Is buying 355ml of something for $53.64 cheaper than buying 250ml of the same thing for $49.07?

No, buying 250mL for $49.07 is cheaper

As the two preceding answers suggest, this appears to be rather a philosophical than a mathematics question. Even teachers of mathematics tend to feel obliged to educate their students in the spirit of our beloved capitalist society system (to mold them into valuable members of society), which boils down to:
"Buy things you don't need from money you don't have to impress people you don't like!". Truth be told, it wouldn't stand to reason If you need, say, 220ml of the substance just once, to buy 355ml merely because it's cheaper per ml.

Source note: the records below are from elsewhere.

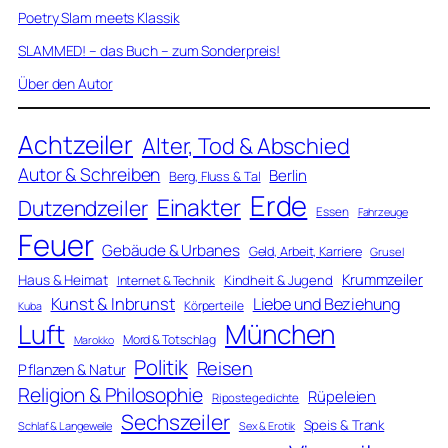
Poetry Slam meets Klassik
SLAMMED! – das Buch – zum Sonderpreis!
Über den Autor
Achtzeiler
Alter, Tod & Abschied
Autor & Schreiben
Berlin
Berg, Fluss & Tal
Erde
Einakter
Dutzendzeiler
Essen
Fahrzeuge
Feuer
Gebäude & Urbanes
Geld, Arbeit, Karriere
Grusel
Krummzeiler
Haus & Heimat
Kindheit & Jugend
Internet & Technik
Kunst & Inbrunst
Liebe und Beziehung
Körperteile
Kuba
Luft
München
Mord & Totschlag
Marokko
Politik
Reisen
Pflanzen & Natur
Religion & Philosophie
Rüpeleien
Ripostegedichte
Sechszeiler
Speis & Trank
Schlaf & Langeweile
Sex & Erotik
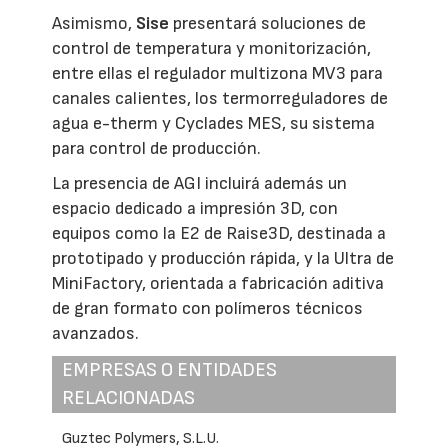
Asimismo,
Sise
presentará soluciones de
control de temperatura y monitorización,
entre ellas el regulador multizona MV3 para
canales calientes, los termorreguladores de
agua e-therm y Cyclades MES, su sistema
para control de producción.
La presencia de AGI incluirá además un
espacio dedicado a impresión 3D, con
equipos como la E2 de Raise3D, destinada a
prototipado y producción rápida, y la Ultra de
MiniFactory, orientada a fabricación aditiva
de gran formato con polímeros técnicos
avanzados.
EMPRESAS O ENTIDADES
RELACIONADAS
Guztec Polymers, S.L.U.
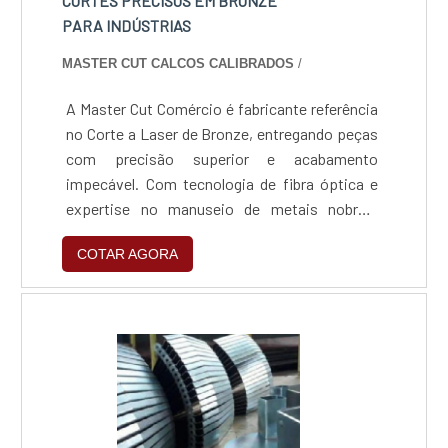
CORTES PRECISOS EM BRONZE
PARA INDÚSTRIAS
MASTER CUT CALCOS CALIBRADOS
/
A Master Cut Comércio é fabricante referência
no Corte a Laser de Bronze, entregando peças
com precisão superior e acabamento
impecável. Com tecnologia de fibra óptica e
expertise no manuseio de metais nobres,
transformamos chapas e perfis em
COTAR AGORA
componentes industriais de alta performance
e peças decorativas complexas, unindo
agilidade produtiva ao rigor técnico exigido
pelos nossos clientes.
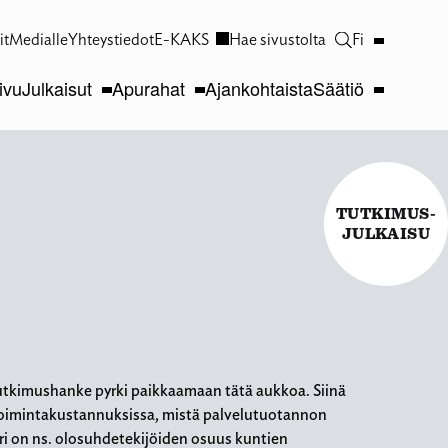
it
Medialle
Yhteystiedot
E-KAKS
Hae sivustolta
Fi
ivu
Julkaisut
Apurahat
Ajankohtaista
Säätiö
TUTKIMUS-
JULKAISU
utkimushanke pyrki paikkaamaan tätä aukkoa. Siinä
en toimintakustannuksissa, mistä palvelutuotannon
ri on ns. olosuhdetekijöiden osuus kuntien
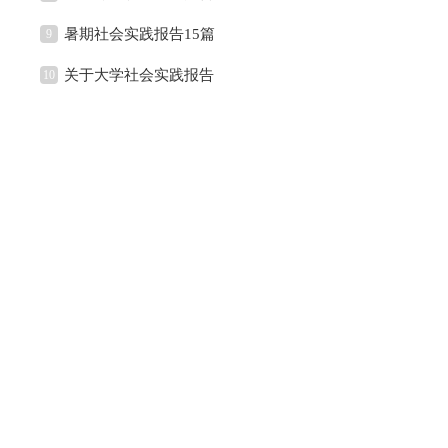
暑期社会实践报告15篇
9
关于大学社会实践报告
10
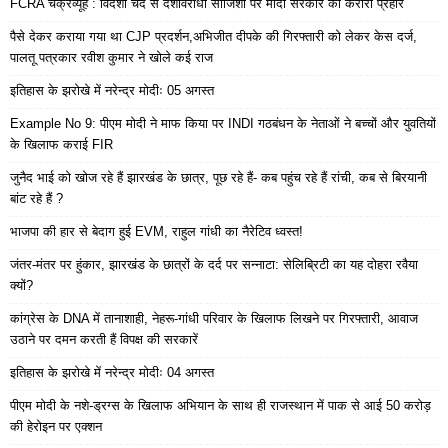
FCRA चक्रव्यूह : विदेशी चंदे से देशविरोधी साजिशों पर मोदी सरकार का करारा प्रहार
पैसे देकर कराया गया था CJP प्रदर्शन,अभिजीत दीपके की गिरफ्तारी को लेकर केस दर्ज,
पालतू पत्रकार रवीश कुमार ने खोले कई राज
इतिहास के झरोखे में नरेन्द्र मोदीः 05 अगस्त
Example No 9: पीएम मोदी ने माफ किया पर INDI गठबंधन के नेताओं ने बच्चों और युवतियों
के खिलाफ कराई FIR
जुनैद भाई को खोज रहे हैं झारखंड के छात्र, पूछ रहे हैं- कब पहुंच रहे हैं रांची, कब से बिरयानी
बांट रहे हैं ?
भाजपा की हार से बेदाग हुई EVM, राहुल गांधी का नैरेटिव ध्वस्त!
जंतर-मंतर पर हुंकार, झारखंड के छात्रों के दर्द पर सन्नाटा: सेलिब्रिटी का यह दोहरा रवैया
क्यों?
कांग्रेस के DNA में तानाशाही, नेहरू-गांधी परिवार के खिलाफ लिखने पर गिरफ्तारी, आवाज
उठाने पर दमन करती हैं विपक्ष की सरकारें
इतिहास के झरोखे में नरेन्द्र मोदीः 04 अगस्त
पीएम मोदी के नशे-ड्रग्स के खिलाफ अभियान के साथ ही राजस्थान में पाक से आई 50 करोड़
की हेरोइन पर एक्शन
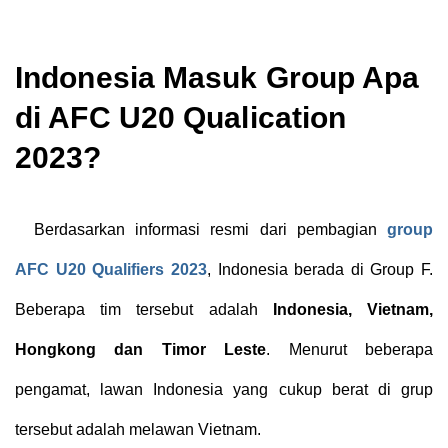
Indonesia Masuk Group Apa
di AFC U20 Qualication
2023?
Berdasarkan informasi resmi dari pembagian
group
AFC U20 Qualifiers 2023
, Indonesia berada di Group F.
Beberapa tim tersebut adalah
Indonesia, Vietnam,
Hongkong dan Timor Leste
. Menurut beberapa
pengamat, lawan Indonesia yang cukup berat di grup
tersebut adalah melawan Vietnam.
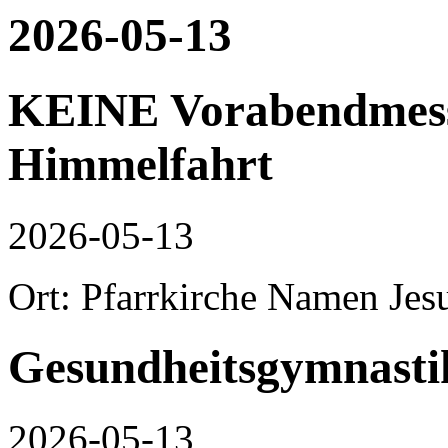
2026-05-13
KEINE Vorabendmesse
Himmelfahrt
2026-05-13
Ort: Pfarrkirche Namen Jes
Gesundheitsgymnasti
2026-05-13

But let's assume for the time being that the question is just a harmless exercise. You won't have to have received the major orders of maths so as to wrap your head around the Rule of Three:

You've got two Prices P1, P2 and two Package Sizes S1, S2 (both in ml, so no unit conversion is required) of the same stuff (otherwise it wouldn't be comparable in the first place). Let's compare the prices per base unit (ml):

(?: ($53.64 / 355ml) < ($49.07 / 250ml))

(?: ($0.151 / ml) < ($0.196 /ml)) returns TRUE.

Thus, the package size with 355ml is cheaper per ml.